Rudd sees things differently. For him the point is to make much better use of the equipment already available.
"I think, with a judicious use of the resources we already have, we can get everything balanced far better," he says. "If you look at the way we use our scanners, most are lying idle over weekends and at night, so I would argue that there isn’t a justification for buying more scanners. Individual sites may have particular demands that do require it but in most cases we don’t need it."

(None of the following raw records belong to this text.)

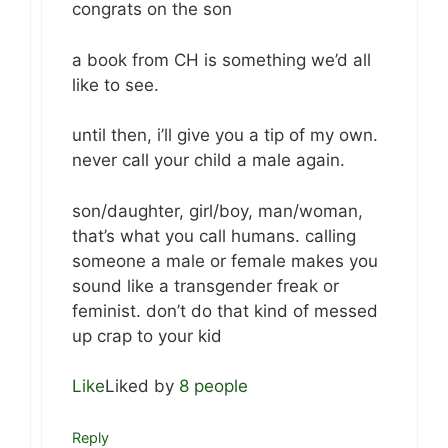
congrats on the son
a book from CH is something we’d all
like to see.
until then, i’ll give you a tip of my own.
never call your child a male again.
son/daughter, girl/boy, man/woman,
that’s what you call humans. calling
someone a male or female makes you
sound like a transgender freak or
feminist. don’t do that kind of messed
up crap to your kid
Like
Liked by
8 people
Reply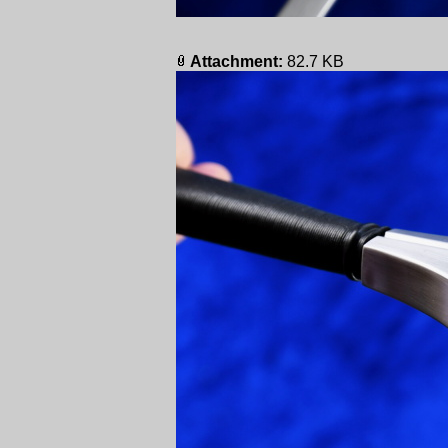
Attachment:
82.7 KB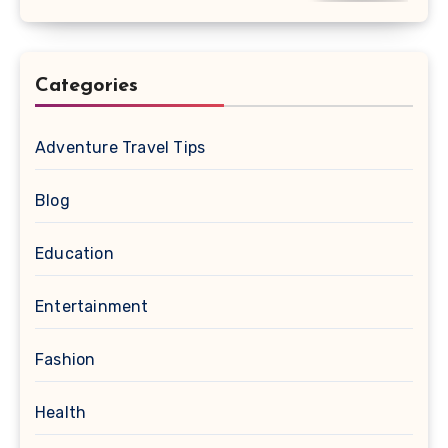
Categories
Adventure Travel Tips
Blog
Education
Entertainment
Fashion
Health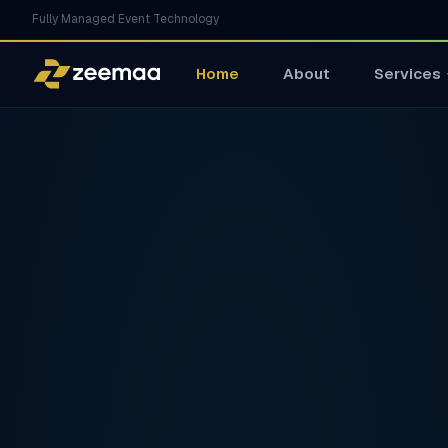
Fully Managed Event Technology
Home
About
Services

One aspect on which the two certainly do agree is that any attempt to step up the use of MRI will require a thoroughly funded, intensive training programme for medical staff. Having the appropriate reading skills to interpret MRI scanners is not something all radiologists have in equal measure. For the time being, extra investment in training and equipment will be hard to find. As the country enters the start of a long age of austerity, making better use of the resources already available may be the only option available.
With or without financial support, deep changes have already been made both in the contribution of MRI imaging to stroke care and in broader attitudes towards the disease. Since the first strategy was published nearly a decade ago, improvements to stroke care have been dramatic. Many of the problems that do still remain are not impossible medical complications but practical dilemmas with practical solutions. Attention should now be drawn towards solving those issues and using the technology we know can make a difference.